___ PASSAGE TO READ ___

Supposedly, this is an easy proof. But I'm really inexperienced and have little mathematical sophistication (trying to improve).
Prove $tr(\mathbf{A} + \mathbf{B} ) = tr(\mathbf{A}) + tr(\mathbf{B})$
Since the size of either A or B is not defined, I guess the summation definition of trace of a matrix must be used in the proof.
So,
$tr\mathbf(A) = \sum_{k=1}^n \mathbf{A}_{k,k}$ where $\mathbf{A}\in\mathbb{R}^{n,n}$
Any intuitive hints would be nice
Realized how basic this proof is thanks to Winther's comment.

___

**WRITTEN REQUEST:** Write out the passage from the post about the trace of a matrix sum, beginning at the words "Supposedly, this is" and stopping after the words "to Winther's comment.", with every character kept unchanged.

___ SUPPLIED MATERIAL ___

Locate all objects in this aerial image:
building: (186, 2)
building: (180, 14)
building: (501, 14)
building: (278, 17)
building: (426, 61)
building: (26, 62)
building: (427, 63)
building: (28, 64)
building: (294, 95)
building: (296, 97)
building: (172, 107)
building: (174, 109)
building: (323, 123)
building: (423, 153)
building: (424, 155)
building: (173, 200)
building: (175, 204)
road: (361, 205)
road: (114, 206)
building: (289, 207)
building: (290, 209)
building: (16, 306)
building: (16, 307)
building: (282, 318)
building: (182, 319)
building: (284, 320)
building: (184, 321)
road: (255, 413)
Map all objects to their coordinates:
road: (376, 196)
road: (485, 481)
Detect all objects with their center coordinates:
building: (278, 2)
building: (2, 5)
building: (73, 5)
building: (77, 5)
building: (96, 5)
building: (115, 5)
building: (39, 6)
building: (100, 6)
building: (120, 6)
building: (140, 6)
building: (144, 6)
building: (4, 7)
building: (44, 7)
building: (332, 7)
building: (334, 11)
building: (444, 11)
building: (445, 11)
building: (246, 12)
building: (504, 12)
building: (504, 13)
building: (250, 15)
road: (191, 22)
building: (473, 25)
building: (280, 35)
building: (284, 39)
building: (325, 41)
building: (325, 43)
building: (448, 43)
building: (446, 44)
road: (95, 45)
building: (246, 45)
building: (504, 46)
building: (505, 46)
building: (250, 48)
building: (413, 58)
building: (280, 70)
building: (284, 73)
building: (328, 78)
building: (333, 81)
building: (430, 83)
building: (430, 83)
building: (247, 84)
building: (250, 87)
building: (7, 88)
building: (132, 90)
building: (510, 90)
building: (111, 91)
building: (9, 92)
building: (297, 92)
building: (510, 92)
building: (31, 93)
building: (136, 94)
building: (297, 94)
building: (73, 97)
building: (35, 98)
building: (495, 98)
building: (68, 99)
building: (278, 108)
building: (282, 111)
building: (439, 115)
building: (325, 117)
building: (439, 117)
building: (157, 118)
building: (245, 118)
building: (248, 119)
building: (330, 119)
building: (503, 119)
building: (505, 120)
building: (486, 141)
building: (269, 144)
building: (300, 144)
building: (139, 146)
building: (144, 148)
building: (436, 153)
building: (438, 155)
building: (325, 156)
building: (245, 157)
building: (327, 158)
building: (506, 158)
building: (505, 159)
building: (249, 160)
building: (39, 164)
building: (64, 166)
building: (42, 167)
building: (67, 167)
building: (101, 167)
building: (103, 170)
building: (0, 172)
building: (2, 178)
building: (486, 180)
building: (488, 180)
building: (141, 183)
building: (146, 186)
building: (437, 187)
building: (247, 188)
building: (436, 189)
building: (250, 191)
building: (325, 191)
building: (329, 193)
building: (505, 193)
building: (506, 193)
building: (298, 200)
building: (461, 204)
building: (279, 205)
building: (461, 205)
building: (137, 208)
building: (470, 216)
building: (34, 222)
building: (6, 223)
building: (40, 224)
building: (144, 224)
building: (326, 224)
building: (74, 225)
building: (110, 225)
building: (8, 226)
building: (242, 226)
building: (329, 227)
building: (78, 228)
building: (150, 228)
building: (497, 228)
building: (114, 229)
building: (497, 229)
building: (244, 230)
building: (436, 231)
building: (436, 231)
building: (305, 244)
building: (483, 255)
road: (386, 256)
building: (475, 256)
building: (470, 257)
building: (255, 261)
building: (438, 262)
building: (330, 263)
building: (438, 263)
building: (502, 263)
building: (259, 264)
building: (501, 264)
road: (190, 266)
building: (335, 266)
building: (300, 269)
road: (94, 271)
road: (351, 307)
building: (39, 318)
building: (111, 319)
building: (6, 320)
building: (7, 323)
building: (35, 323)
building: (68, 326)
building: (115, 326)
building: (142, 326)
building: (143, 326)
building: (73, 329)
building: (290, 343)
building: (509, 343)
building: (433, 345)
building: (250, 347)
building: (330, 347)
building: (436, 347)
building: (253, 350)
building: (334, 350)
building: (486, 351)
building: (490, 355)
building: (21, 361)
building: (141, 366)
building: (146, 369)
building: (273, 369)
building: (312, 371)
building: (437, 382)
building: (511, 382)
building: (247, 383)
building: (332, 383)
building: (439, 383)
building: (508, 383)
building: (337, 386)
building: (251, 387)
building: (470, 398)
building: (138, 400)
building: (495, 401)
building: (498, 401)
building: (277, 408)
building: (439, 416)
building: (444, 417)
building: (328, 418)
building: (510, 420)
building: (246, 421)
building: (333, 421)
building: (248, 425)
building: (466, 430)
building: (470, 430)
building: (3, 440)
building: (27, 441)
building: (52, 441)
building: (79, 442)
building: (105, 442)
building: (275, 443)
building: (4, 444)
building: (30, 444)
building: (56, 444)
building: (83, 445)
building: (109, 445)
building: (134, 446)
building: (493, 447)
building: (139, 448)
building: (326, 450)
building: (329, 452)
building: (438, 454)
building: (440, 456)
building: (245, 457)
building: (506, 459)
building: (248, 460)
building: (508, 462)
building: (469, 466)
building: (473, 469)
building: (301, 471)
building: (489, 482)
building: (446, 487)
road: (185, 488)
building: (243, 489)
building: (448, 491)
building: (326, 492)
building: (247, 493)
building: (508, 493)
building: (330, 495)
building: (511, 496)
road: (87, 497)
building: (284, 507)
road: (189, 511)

___

**RESPONSE:**
Supposedly, this is an easy proof. But I'm really inexperienced and have little mathematical sophistication (trying to improve).
Prove $tr(\mathbf{A} + \mathbf{B} ) = tr(\mathbf{A}) + tr(\mathbf{B})$
Since the size of either A or B is not defined, I guess the summation definition of trace of a matrix must be used in the proof.
So,
$tr\mathbf(A) = \sum_{k=1}^n \mathbf{A}_{k,k}$ where $\mathbf{A}\in\mathbb{R}^{n,n}$
Any intuitive hints would be nice
Realized how basic this proof is thanks to Winther's comment.